→ Assignment:
Note each line of the entries that includes "size". Then copy those lines.

*** Opening Record set ***

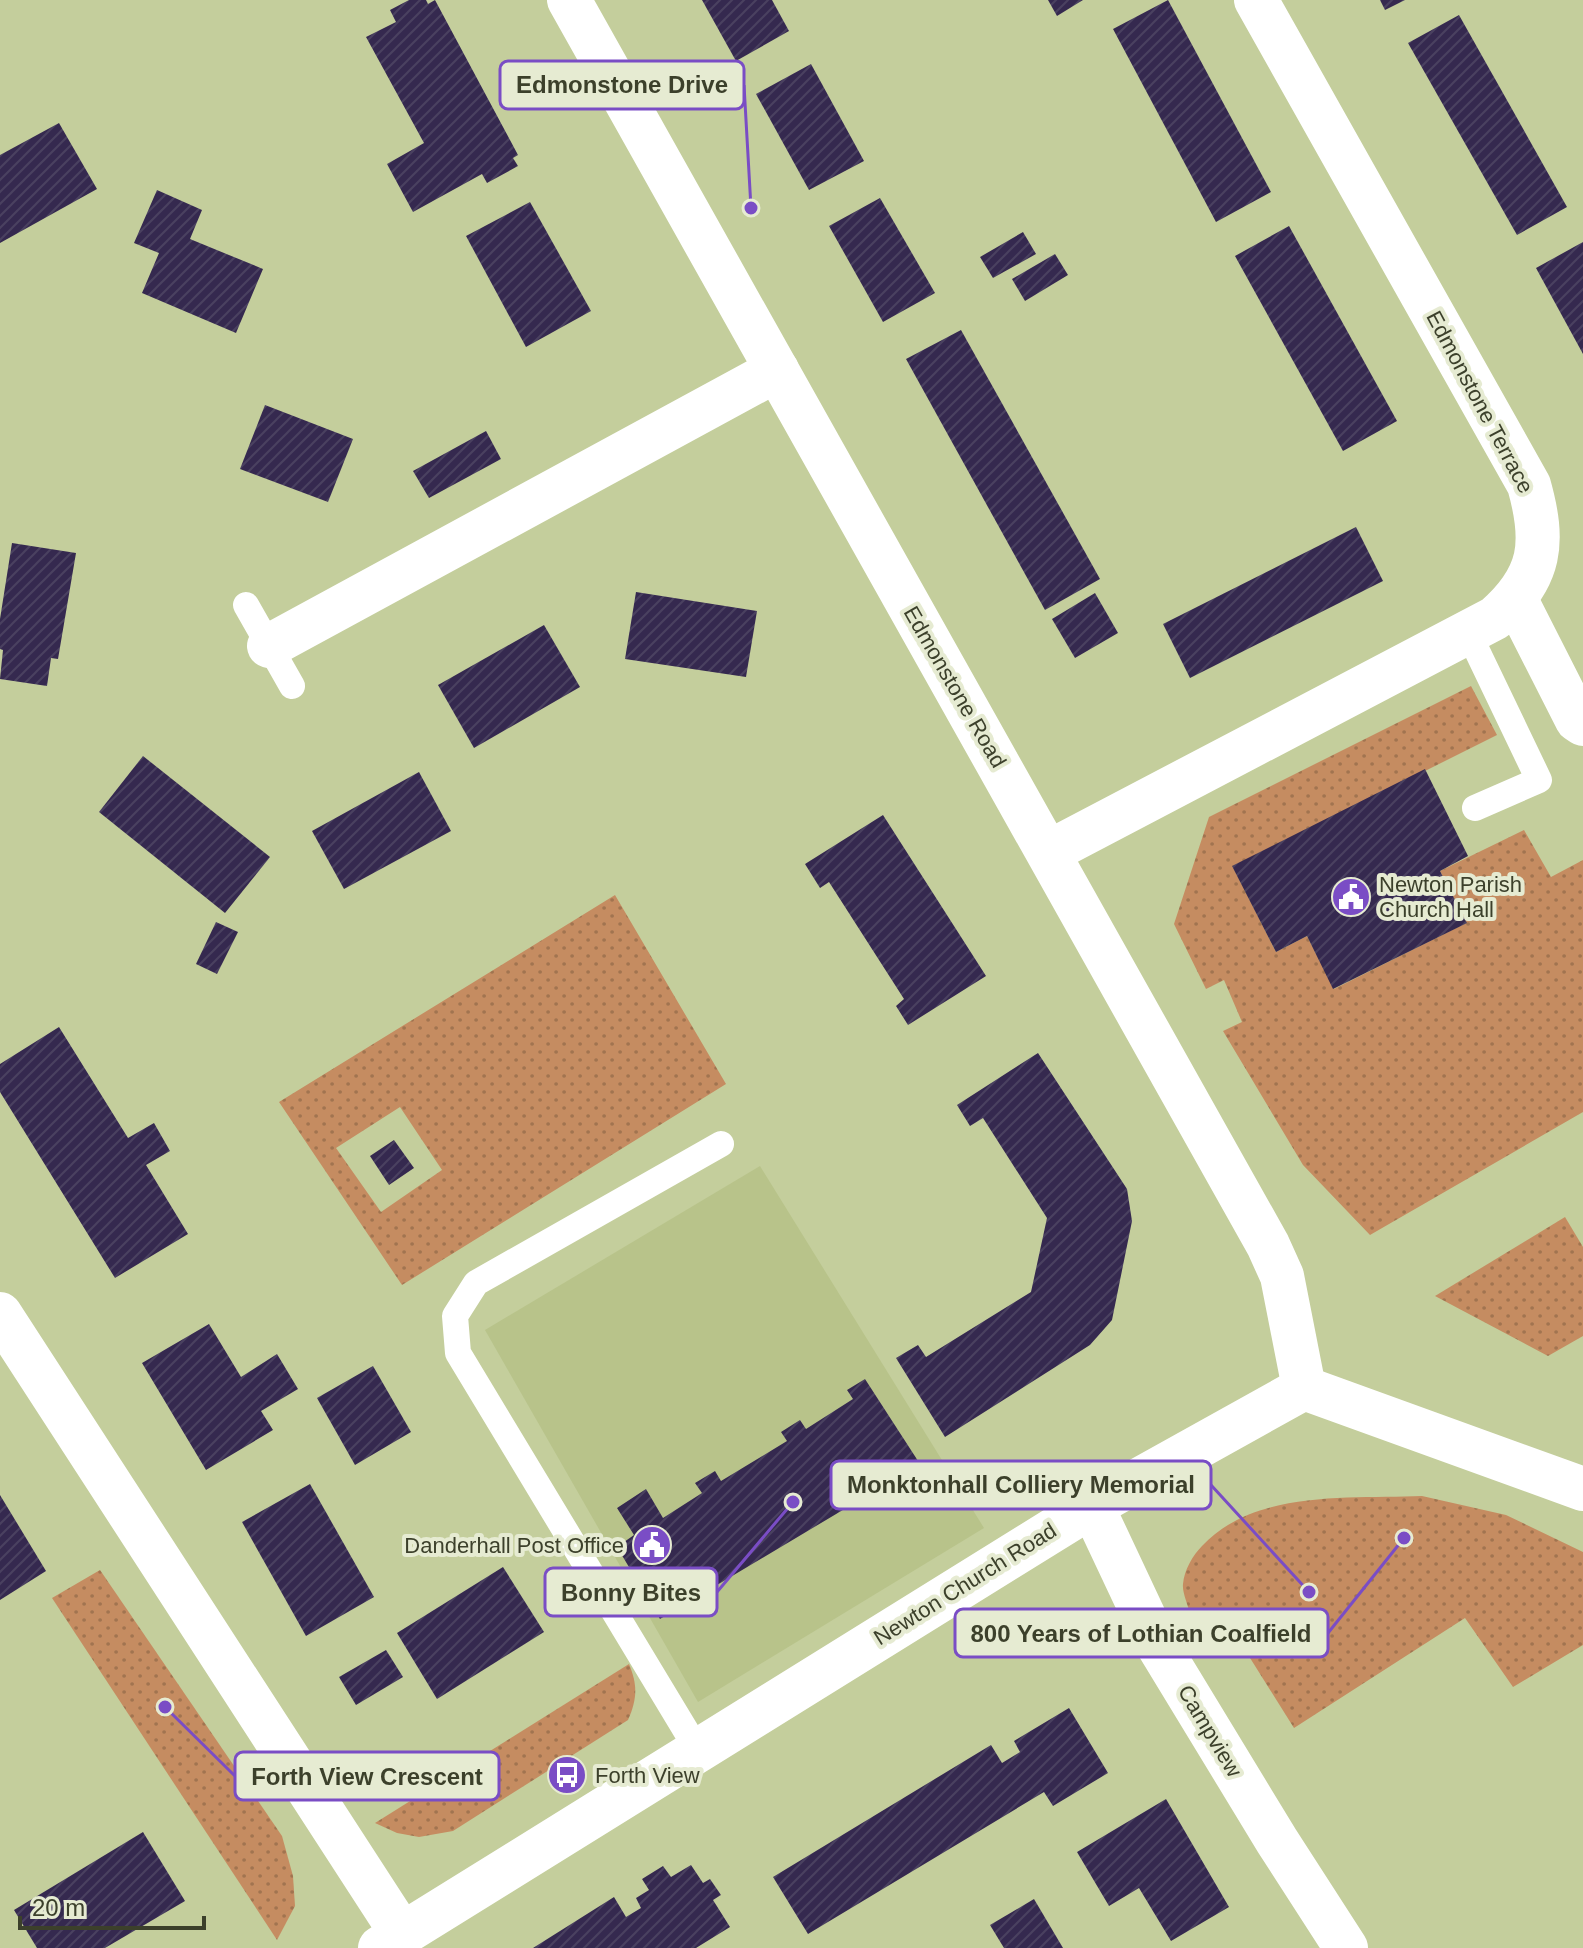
<svg xmlns="http://www.w3.org/2000/svg" width="1583" height="1948" font-family="Arial,sans-serif">
<style>
.built{fill:#b8c38a}
.grass{fill:url(#grass-dots);fill-rule:evenodd}
.building{fill:url(#building-hatch)}
.lines{fill:none;stroke-linecap:round;stroke-linejoin:round}
.service{stroke:#fff;stroke-width:26}
.minor{stroke:#fff;stroke-width:44}
.tertiary{stroke:#fff;stroke-width:44}
.labels{text-anchor:middle;dominant-baseline:central;stroke-width:8;stroke-linejoin:round;paint-order:stroke}
.street-label{font-size:22px;fill:#3c402b;stroke:#e6ebd2}
.poi-label{font-size:22px;fill:#3c402b;stroke:#e6ebd2;text-anchor:start}
.leader{fill:none;stroke:#7a4dc5;stroke-width:3}
.callout-dot{fill:#7a4dc5;stroke:#e6ebd2;stroke-width:3}
.callout{fill:#e6ebd2;stroke:#7a4dc5;stroke-width:3}
.callout-label{font-size:24px;text-anchor:middle;font-weight:bold;fill:#3c402b}
</style>
<defs>
<pattern id="grass-dots" width="8" height="8" patternUnits="userSpaceOnUse" patternTransform="scale(2)"><rect width="8" height="8" fill="#c58c61"/><path d="M2 2h.1M6 6h.1" fill="none" stroke="#a17450" stroke-width="1.8" stroke-linecap="round"/></pattern>
<pattern id="building-hatch" width="6" height="6" patternUnits="userSpaceOnUse" patternTransform="scale(2)"><rect width="6" height="6" fill="#35294f"/><path d="M-1 1l2-2M0 6l6-6M5 7l2-2" fill="none" stroke="#4a4160"/></pattern>
</defs>
<rect width="100%" height="100%" fill="#c4ce9c"/>
<path class="built" d="M760,1166L984,1528L698,1702L485,1330Z"/>
<g class="grass">
<path d="M1471,686L1497,735L1233,867L1276,952L1307,936L1334,989L1466,923L1440,871L1524,830L1551,877L1583,860V1112L1370,1235L1303,1165L1223,1031L1242,1022L1224,980L1206,989L1174,924L1209,817Z"/>
<path d="M615,895L726,1084L402,1285L279,1102ZM400,1107L442,1170L381,1212L336,1148Z"/>
<path d="M1565,1217L1583,1247V1336L1548,1356L1435,1296Z"/>
<path d="M1422,1496L1506,1515L1583,1552V1645L1513,1687L1465,1618L1294,1728L1235,1634L1190,1613C1188,1605 1182,1592 1183,1584C1184,1570 1193,1555 1202,1546C1255,1489 1351,1499 1422,1496Z"/>
<path d="M100,1570L282,1836L293,1876L295,1906L277,1940L52,1598Z"/>
<path d="M629,1664C638,1686 637,1699 628,1720L453,1831L419,1837L397,1833L375,1823Z"/>
</g>
<g class="building">
<path d="M409,0H426L428,4L435,0L518,155L513,158L518,166L487,183L482,174L413,212L387,164L424,143L366,37L396,22L390,10Z"/>
<path d="M702,0H772L789,31L736,61Z"/>
<path d="M1048,0H1083L1057,16Z"/>
<path d="M1168,0L1271,192L1216,222L1113,29Z"/>
<path d="M1380,0H1405L1385,10Z"/>
<path d="M1459,15L1567,207L1517,235L1408,43Z"/>
<path d="M811,64L864,161L809,190L756,94Z"/>
<path d="M59,123L97,189L0,243V155Z"/>
<path d="M157,190L202,210L190,239L263,269L236,333L142,293L159,253L134,243Z"/>
<path d="M880,198L935,293L883,322L829,226Z"/>
<path d="M530,202L591,311L526,347L466,236Z"/>
<path d="M1289,226L1397,421L1343,451L1235,256Z"/>
<path d="M1023,232L1036,254L993,278L980,257Z"/>
<path d="M1583,242V354L1536,268Z"/>
<path d="M1055,254L1068,275L1025,301L1012,279Z"/>
<path d="M961,330L1100,579L1045,610L906,359Z"/>
<path d="M265,405L353,439L328,502L240,469Z"/>
<path d="M486,431L501,459L429,498L413,471Z"/>
<path d="M1356,527L1383,581L1190,678L1163,624Z"/>
<path d="M12,543L76,553L58,659L51,658L47,686L0,679L3,650L0,649V619Z"/>
<path d="M636,592L757,611L746,677L625,659Z"/>
<path d="M1095,593L1118,633L1075,658L1052,619Z"/>
<path d="M544,625L580,687L474,748L438,685Z"/>
<path d="M143,756L270,857L225,913L99,812Z"/>
<path d="M1425,769L1468,856L1440,871L1467,923L1333,989L1307,936L1276,952L1232,866Z"/>
<path d="M419,772L451,831L344,889L312,831Z"/>
<path d="M883,815L986,976L908,1025L896,1006L904,999L829,882L820,888L805,864Z"/>
<path d="M216,922L238,932L217,974L196,964Z"/>
<path d="M59,1027L128,1138L154,1123L170,1151L146,1165L188,1234L115,1278L0,1092V1064Z"/>
<path d="M1038,1053L1127,1189L1132,1221L1112,1320L1090,1345L945,1437L896,1358L918,1345L926,1357L1031,1292L1047,1218L983,1118L970,1126L957,1105Z"/>
<path d="M394,1140L414,1168L389,1185L370,1156Z"/>
<path d="M209,1324L241,1377L277,1354L298,1389L261,1411L273,1430L206,1470L142,1363Z"/>
<path d="M373,1366L411,1432L355,1465L317,1398Z"/>
<path d="M865,1379L920,1464L660,1619L617,1547L634,1535L617,1508L646,1489L663,1518L702,1493L695,1483L715,1471L721,1481L787,1441L781,1432L800,1420L806,1429L853,1399L847,1390Z"/>
<path d="M310,1484L374,1597L306,1636L242,1522Z"/>
<path d="M0,1495L46,1571L0,1600Z"/>
<path d="M503,1567L544,1632L437,1699L397,1633Z"/>
<path d="M386,1650L403,1677L356,1705L339,1677Z"/>
<path d="M1069,1708L1108,1773L1053,1806L1044,1792L808,1934L773,1877L991,1745L1002,1763L1020,1752L1014,1741Z"/>
<path d="M1166,1799L1229,1907L1171,1941L1139,1888L1109,1906L1077,1852Z"/>
<path d="M143,1832L185,1901L105,1948H37L14,1910Z"/>
<path d="M691,1865L703,1883L710,1879L721,1895L713,1900L730,1927L696,1948H533L614,1897L626,1917L641,1908L636,1898L649,1890L642,1879L663,1866L671,1877Z"/>
<path d="M1034,1899L1063,1948H1004L990,1925Z"/>
</g>
<g class="lines">
<g class="service">
<path d="M246,605L292,686"/>
<path d="M1468,632L1539,780L1475,808"/>
<path d="M697,1749L458,1353L455,1316L476,1283L721,1144"/>
</g>
<g class="minor">
<path d="M1516,600L1577,720L1583,724"/>
<path d="M269,646L777,370"/>
<path d="M1049,852L1495,618C1542,577 1545,542 1529,485L1256,0"/>
<path d="M0,1314L402,1934"/>
<path d="M1092,1506L1156,1642L1277,1841L1346,1948"/>
</g>
<g class="tertiary">
<path d="M569,0L1268,1245L1282,1276L1304,1388"/>
<path d="M380,1948L1092,1506L1304,1388L1583,1489"/>
</g>
</g>
<defs>
<g id="civic-disc" transform="scale(2)"><circle r="9.5" fill="#7a4dc5" stroke="#e6ebd2"/><path d="M-.6-6.5H3V-4.5H.6V-3L4-1V1h2V6H-6V1h2V-1L-.6-3ZM-1.2 2.5V6h2.4V2.5Z" fill="#fff"/></g>
<g id="bus-disc" transform="scale(2)"><circle r="9.5" fill="#7a4dc5" stroke="#e6ebd2"/><path d="M-5-6H5V4H4V6H2V4H-2V6H-4V4H-5ZM-3.5-4V0h7V-4ZM-3.5 1.2v1.5H-2V1.2ZM2 1.2v1.5H3.5V1.2Z" fill="#fff"/></g>
</defs>
<g fill-rule="evenodd">
<use href="#civic-disc" x="1351" y="897"/>
<use href="#civic-disc" x="652" y="1545"/>
<use href="#bus-disc" x="567" y="1775"/>
</g>
<g class="labels">
<g class="street-label">
<text transform="translate(1480 402) rotate(62)">Edmonstone Terrace</text>
<text transform="translate(955 687) rotate(60)">Edmonstone Road</text>
<text transform="translate(965 1584) rotate(-32)">Newton Church Road</text>
<text transform="translate(1210 1731) rotate(59)">Campview</text>
</g>
<g class="poi-label">
<text x="1379" y="884">Newton Parish<tspan x="1379" dy="25">Church Hall</tspan></text>
<text x="624" y="1545" text-anchor="end">Danderhall Post Office</text>
<text x="595" y="1775">Forth View</text>
</g>
</g>
<path class="leader" d="M751 208L744 85M1309 1592L1211 1485M793 1502L717 1592M1404 1538L1328 1633M165 1707L235 1776"/>
<g class="callout-dot">
<circle cx="751" cy="208" r="8"/>
<circle cx="1309" cy="1592" r="8"/>
<circle cx="793" cy="1502" r="8"/>
<circle cx="1404" cy="1538" r="8"/>
<circle cx="165" cy="1707" r="8"/>
</g>
<g class="callout">
<rect x="500" y="61" width="244" height="48" rx="8"/>
<rect x="831" y="1461" width="380" height="48" rx="8"/>
<rect x="545" y="1568" width="172" height="48" rx="8"/>
<rect x="955" y="1609" width="373" height="48" rx="8"/>
<rect x="235" y="1752" width="264" height="48" rx="8"/>
</g>
<g class="callout-label">
<text x="622" y="93">Edmonstone Drive</text>
<text x="1021" y="1493">Monktonhall Colliery Memorial</text>
<text x="631" y="1601">Bonny Bites</text>
<text x="1141" y="1642">800 Years of Lothian Coalfield</text>
<text x="367" y="1785">Forth View Crescent</text>
</g>
<path d="M20 1916v12h184v-12" fill="none" stroke="#3c402b" stroke-width="4"/>
<text x="32" y="1916" font-size="24" fill="#3c402b" stroke="#e6ebd2" stroke-width="6" paint-order="stroke">20 m</text>
</svg>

*** Closing Record set ***

→ Reply to the exercise:
.street-label{font-size:22px;fill:#3c402b;stroke:#e6ebd2}
.poi-label{font-size:22px;fill:#3c402b;stroke:#e6ebd2;text-anchor:start}
.callout-label{font-size:24px;text-anchor:middle;font-weight:bold;fill:#3c402b}
<text x="32" y="1916" font-size="24" fill="#3c402b" stroke="#e6ebd2" stroke-width="6" paint-order="stroke">20 m</text>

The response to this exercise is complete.